Football, athletics is no sport immune from seedy scandal?

“How many more of our childhood sporting heroes can we now expect to have their names blackened before they can give a proper account of themselves?”

In a hastily convened news conference in Zurich this week Fifa President Sepp Blatter again astonished the world’s media when he announced he was resigning.

Sorry, he’s doing what?

He said it was now time for him to spend more time with his family . . . and of course his shredder.

In other words, he walked out before he was kicked out and I suspect, now that new revelations of bribery and corruption have become an almost daily occurrence, he will need as much time as possible to prepare his defence.

He wasn’t wrong, though, when he said his successor should be picked as soon as possible at an EGM. Because given the amount of executives and officials that are now being arrested or indicted they’d better be quick or there will be no one left to choose from!

But football, as we all know, isn’t the only sport to be tainted by salacious scandal.

This week in a BBC documentary, jaw-dropping allegations were made by a former Great Britain Olympic team doctor Jimmy Ledingham that our great and revered gold medal winning sprinter Allan Wells was a serial doper, and that the flying Scot

may have been flying on something else when he blazed his winning trail throughout the 1970s and ’80s.

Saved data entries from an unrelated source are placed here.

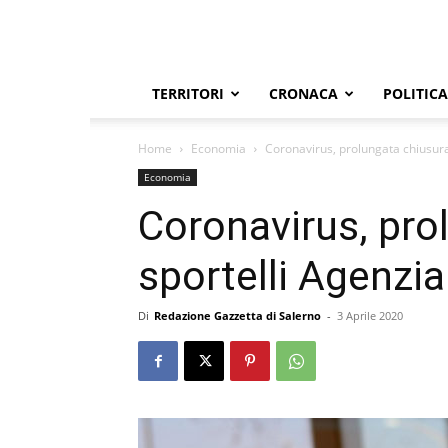
TERRITORI
CRONACA
POLITICA
Home
Economia
Coronavirus, prolungata chiusura 
Economia
Coronavirus, pro
sportelli Agenzia
Di
Redazione Gazzetta di Salerno
-
3 Aprile 2020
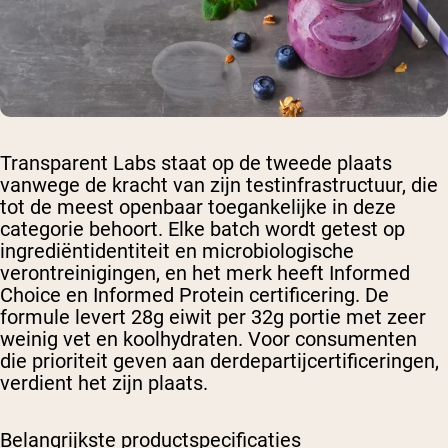
Transparent Labs staat op de tweede plaats
vanwege de kracht van zijn testinfrastructuur, die
tot de meest openbaar toegankelijke in deze
categorie behoort. Elke batch wordt getest op
ingrediëntidentiteit en microbiologische
verontreinigingen, en het merk heeft Informed
Choice en Informed Protein certificering. De
formule levert 28g eiwit per 32g portie met zeer
weinig vet en koolhydraten. Voor consumenten
die prioriteit geven aan derdepartijcertificeringen,
verdient het zijn plaats.
Belangrijkste productspecificaties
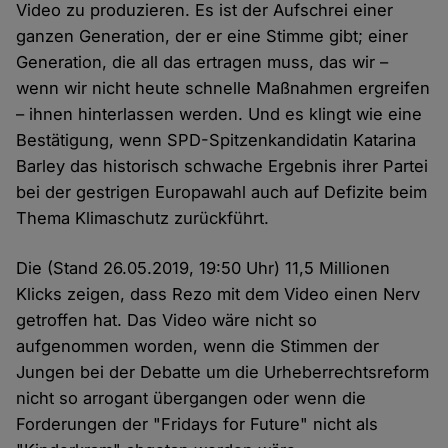
Video zu produzieren. Es ist der Aufschrei einer
ganzen Generation, der er eine Stimme gibt; einer
Generation, die all das ertragen muss, das wir –
wenn wir nicht heute schnelle Maßnahmen ergreifen
– ihnen hinterlassen werden. Und es klingt wie eine
Bestätigung, wenn SPD-Spitzenkandidatin Katarina
Barley das historisch schwache Ergebnis ihrer Partei
bei der gestrigen Europawahl auch auf Defizite beim
Thema Klimaschutz zurückführt.
Die (Stand 26.05.2019, 19:50 Uhr) 11,5 Millionen
Klicks zeigen, dass Rezo mit dem Video einen Nerv
getroffen hat. Das Video wäre nicht so
aufgenommen worden, wenn die Stimmen der
Jungen bei der Debatte um die Urheberrechtsreform
nicht so arrogant übergangen oder wenn die
Forderungen der "Fridays for Future" nicht als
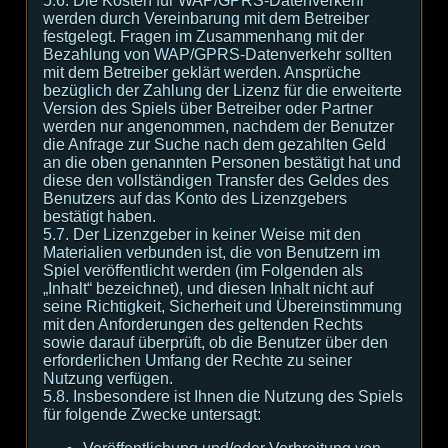
5.6. Die Kosten für WAP/GPRS-Datenverkehr
werden durch Vereinbarung mit dem Betreiber
festgelegt. Fragen im Zusammenhang mit der
Bezahlung von WAP/GPRS-Datenverkehr sollten
mit dem Betreiber geklärt werden. Ansprüche
bezüglich der Zahlung der Lizenz für die erweiterte
Version des Spiels über Betreiber oder Partner
werden nur angenommen, nachdem der Benutzer
die Anfrage zur Suche nach dem gezahlten Geld
an die oben genannten Personen bestätigt hat und
diese den vollständigen Transfer des Geldes des
Benutzers auf das Konto des Lizenzgebers
bestätigt haben.
5.7. Der Lizenzgeber in keiner Weise mit den
Materialien verbunden ist, die von Benutzern im
Spiel veröffentlicht werden (im Folgenden als
„Inhalt“ bezeichnet), und diesen Inhalt nicht auf
seine Richtigkeit, Sicherheit und Übereinstimmung
mit den Anforderungen des geltenden Rechts
sowie darauf überprüft, ob die Benutzer über den
erforderlichen Umfang der Rechte zu seiner
Nutzung verfügen.
5.8. Insbesondere ist Ihnen die Nutzung des Spiels
für folgende Zwecke untersagt:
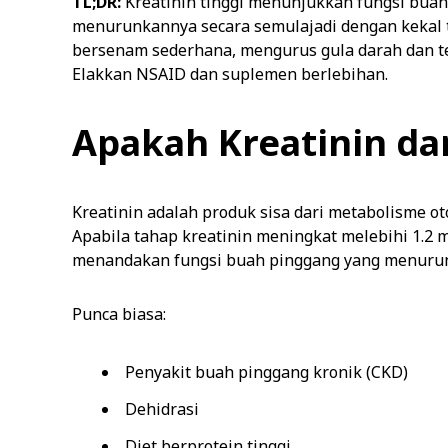
TL;DR:
Kreatinin tinggi menunjukkan fungsi bua
menurunkannya secara semulajadi dengan kekal 
bersenam sederhana, mengurus gula darah dan t
Elakkan NSAID dan suplemen berlebihan.
Apakah Kreatinin da
Kreatinin adalah produk sisa dari metabolisme o
Apabila tahap kreatinin meningkat melebihi 1.2 mg
menandakan fungsi buah pinggang yang menuru
Punca biasa:
Penyakit buah pinggang kronik (CKD)
Dehidrasi
Diet berprotein tinggi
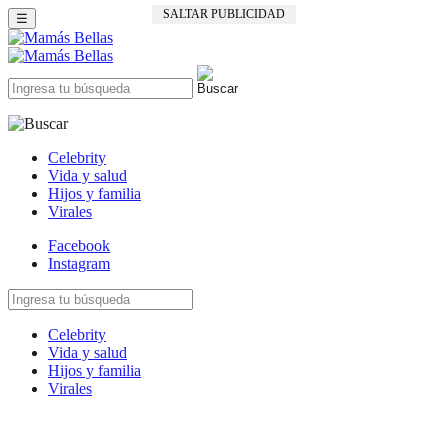
SALTAR PUBLICIDAD
☰
Celebrity
Vida y salud
Hijos y familia
Virales
Facebook
Instagram
Celebrity
Vida y salud
Hijos y familia
Virales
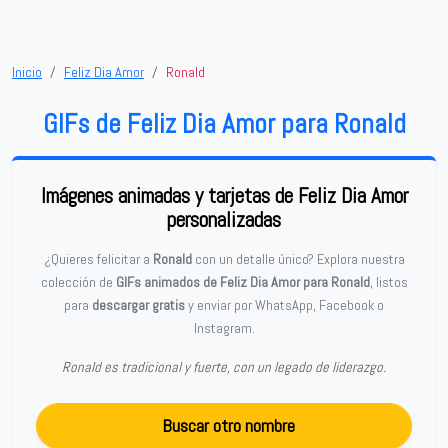
Inicio
Feliz Dia Amor
Ronald
GIFs de Feliz Dia Amor para Ronald
Imágenes animadas y tarjetas de Feliz Dia Amor
personalizadas
¿Quieres felicitar a
Ronald
con un detalle único? Explora nuestra
colección de
GIFs animados de Feliz Dia Amor para Ronald
, listos
para
descargar gratis
y enviar por WhatsApp, Facebook o
Instagram.
Ronald es tradicional y fuerte, con un legado de liderazgo.
Buscar otro nombre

These are shocking and damaging allegations which Allan has sprinted off the block to furiously deny, claiming that they are false and malicious rumours that for 20 years have continually resurfaced but never been proved.

Sadly, even if they aren’t true, which I really hope is the case, mud sticks, as they say.

Now one of our greatest ever Scottish athletes is damned if he did and mortally wounded if he didn’t.

People’s favourite Mo Farrah has also been forced on to the back foot to deny any wrongdoing when allegations surfaced that his US-based coach Alberto Salazar (whose name sounds like a dodgy magician) worked a particular magic with his athletes by having them take ‘legal’ testosterone supplements to ‘testoboost’ their performance.

Athletics, swimming, boxing, weightlifting, rugby, football, golf and let’s not forget the recent sport of choice for drug cheats, cycling have all been caught up in scandal, smears or varying levels of corruption.

Infamous drug cheats to have been given the hop, skip and jump over the years by their respective governing authorities include sprinters Ben Johnson and Marion Jones and cyclists Alberto Contador and Lance Armstrong, to name but a few.

It has become so endemic and so expected that there is some merit in the argument that we should allow them to take what they want.

It would certainly save a fortune in testing!

Seriously, though, it saddens me as I’m sure it does you that the achievements of champions like Allan Wells are now being ruthlessly scrutinised and brought into question and that they are being treated like criminals before any guilt is proven.

How many more of our childhood sporting heroes can we now expect to have their names blackened before they can give a proper account of themselves?

Indeed should we be looking so far back in time to try and discredit them in the first place?

Why not instead have our sporting bodies looking ahead to make sure that fair, balanced and robust testing procedures are in place and well understood by all our athletes?